╭─ INFORMATION SHOWN

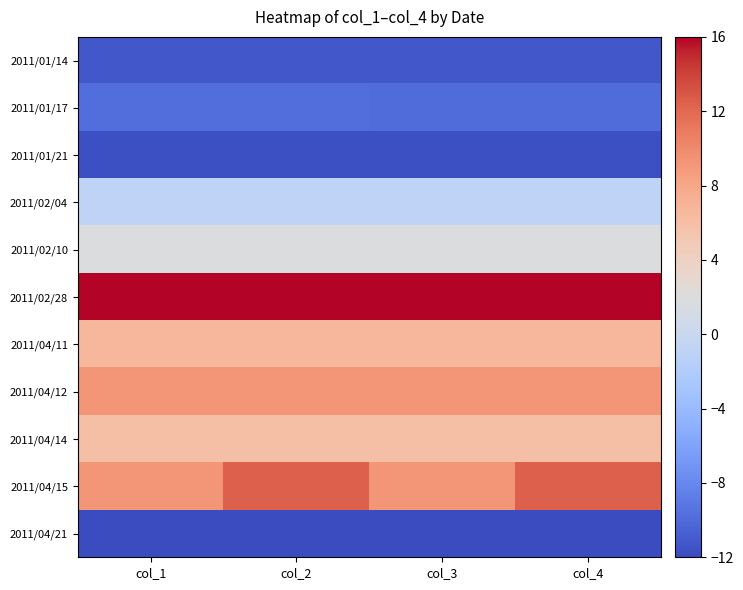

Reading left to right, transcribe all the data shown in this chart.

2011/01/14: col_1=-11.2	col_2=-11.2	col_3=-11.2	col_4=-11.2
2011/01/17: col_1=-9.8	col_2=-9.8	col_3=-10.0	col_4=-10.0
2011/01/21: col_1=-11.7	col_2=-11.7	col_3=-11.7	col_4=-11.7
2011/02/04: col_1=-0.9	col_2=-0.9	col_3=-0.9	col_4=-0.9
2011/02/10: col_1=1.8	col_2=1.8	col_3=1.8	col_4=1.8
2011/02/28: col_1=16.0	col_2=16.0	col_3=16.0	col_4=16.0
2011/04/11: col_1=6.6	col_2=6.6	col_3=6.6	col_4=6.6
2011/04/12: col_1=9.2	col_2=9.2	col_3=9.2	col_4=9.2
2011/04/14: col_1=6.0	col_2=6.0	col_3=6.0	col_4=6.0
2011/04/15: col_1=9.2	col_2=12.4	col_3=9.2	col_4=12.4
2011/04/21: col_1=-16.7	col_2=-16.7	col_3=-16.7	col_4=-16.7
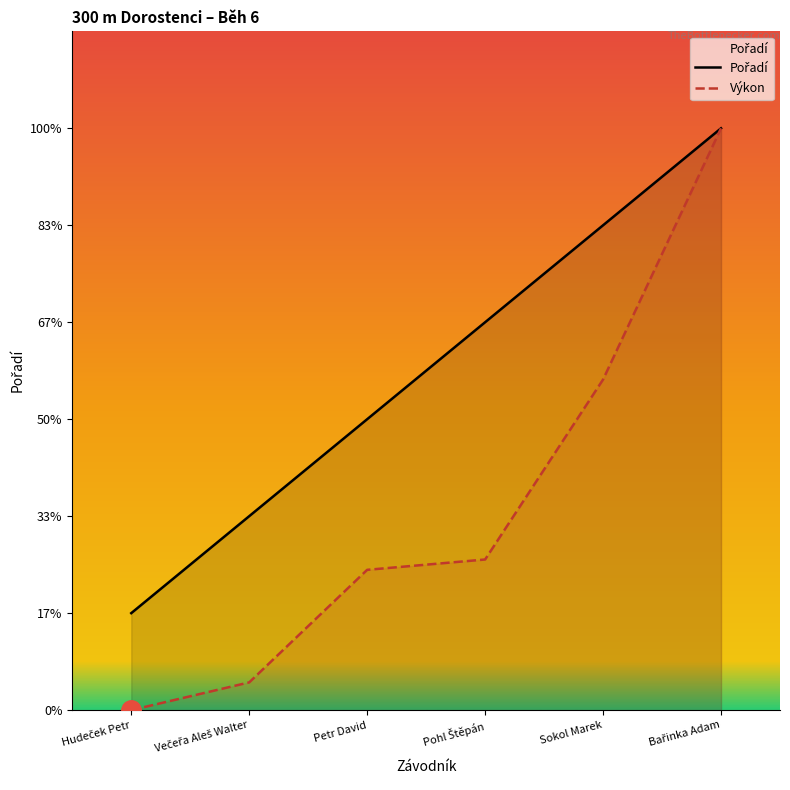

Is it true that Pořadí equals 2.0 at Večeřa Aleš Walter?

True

╰─

Which lines in the stored entries contain the word "that"? Copy each of them.

### ANSWER SPACE
Is it true that Pořadí equals 2.0 at Večeřa Aleš Walter?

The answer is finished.